PASSAGE TO READ:
What happens to func main when exports are involved?

Go code compiled to a wasip1 Wasm binary can be either a "Command", which includes the _start function, or a "Reactor/Library", which includes the _initialize function.

When using -buildmode=c-shared, the resulting Wasm binary will not contain a _start function, and will only contain the _initialize function and any exported functions. The Go main function will not be exported to the host. The user can choose to export it like any other function using the //go:wasmexport directive. The _initialize function will not automatically call main. The main function will not initialize the runtime.

When the -buildmode flag is unset, the _start function and any exported functions will be exported to the host. Using //go:wasmexport on the main function in this mode will result in a compilation error. In this mode, only _start will initialize the runtime, and so must be the first export called from the host. Any other exported functions may only be called through calling into host functions that call other exports during the execution of the _start function. Once the _start function has returned, no other exports may be called on the same instance.

Why not reuse //export?

//export is used to export Go functions to C when using buildmode=c-shared. Use of //export puts restrictions on the use of the file, namely that it cannot contain definitions, only declarations. It’s also something of an ugly duckling among compiler directives in that it doesn’t use the now established go: prefix. A new directive removes the need for users to define functions separately from the declaration, has a nice symmetry with go:wasmimport, and uses the well established go: prefix.

Handling Reentrant Calls and Panics

Reentrant calls happen when the Go application calls a host import, and that invocation calls back into an exported function. Reentrant calls are handled by creating a new goroutine. If a panic reaches the top-level of the go:wasmexport call, the program crashes because there are no mechanisms allowing the guest application to propagate the panic to the Wasm host.

THE DATA:
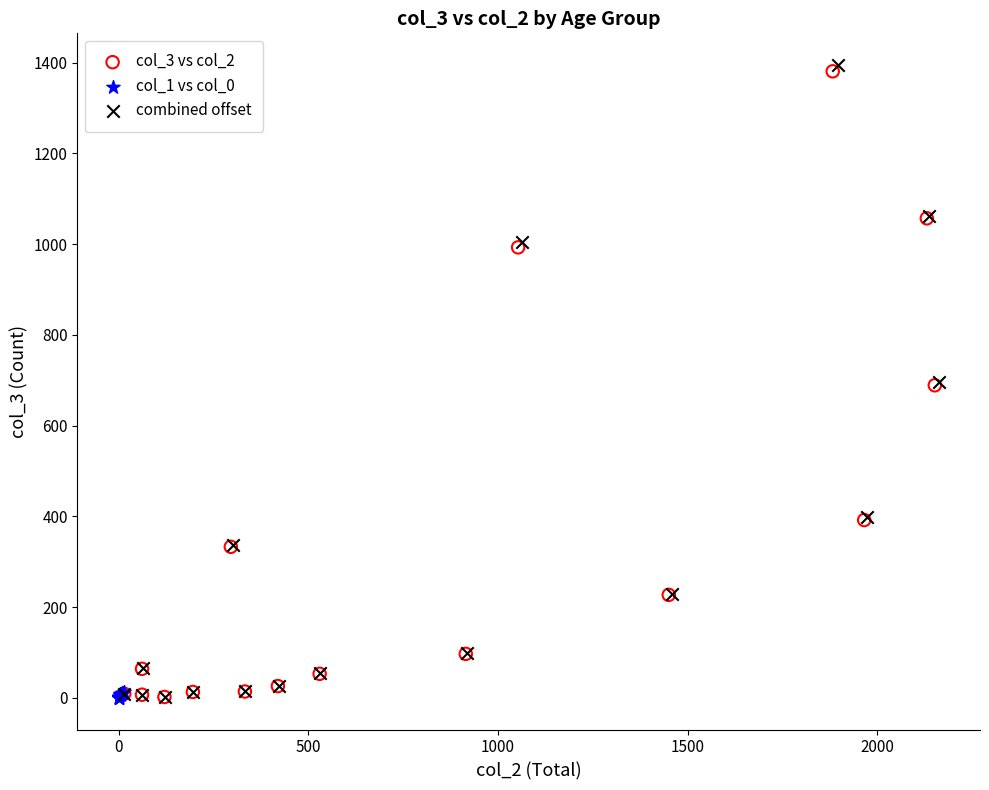

Which series has the largest Y range (max minus min)?

combined offset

ASSIGNED TASK 1:
Using the passage on Go Wasm exports, answer each of the following:
(a) With -buildmode=c-shared, which initialization function does the Wasm binary contain?
(b) Which prefix does //export lack that other compiler directives now use?
(c) How are reentrant calls handled?
ASSIGNED TASK 2: Reproduce verbatim the part of the passage on Go Wasm exports starting at "What happens to" and ending at "the _initialize function.".

WORKED SOLUTION 1:
(a) The _initialize function.
(b) The go: prefix.
(c) By creating a new goroutine.

WORKED SOLUTION 2:
What happens to func main when exports are involved?

Go code compiled to a wasip1 Wasm binary can be either a "Command", which includes the _start function, or a "Reactor/Library", which includes the _initialize function.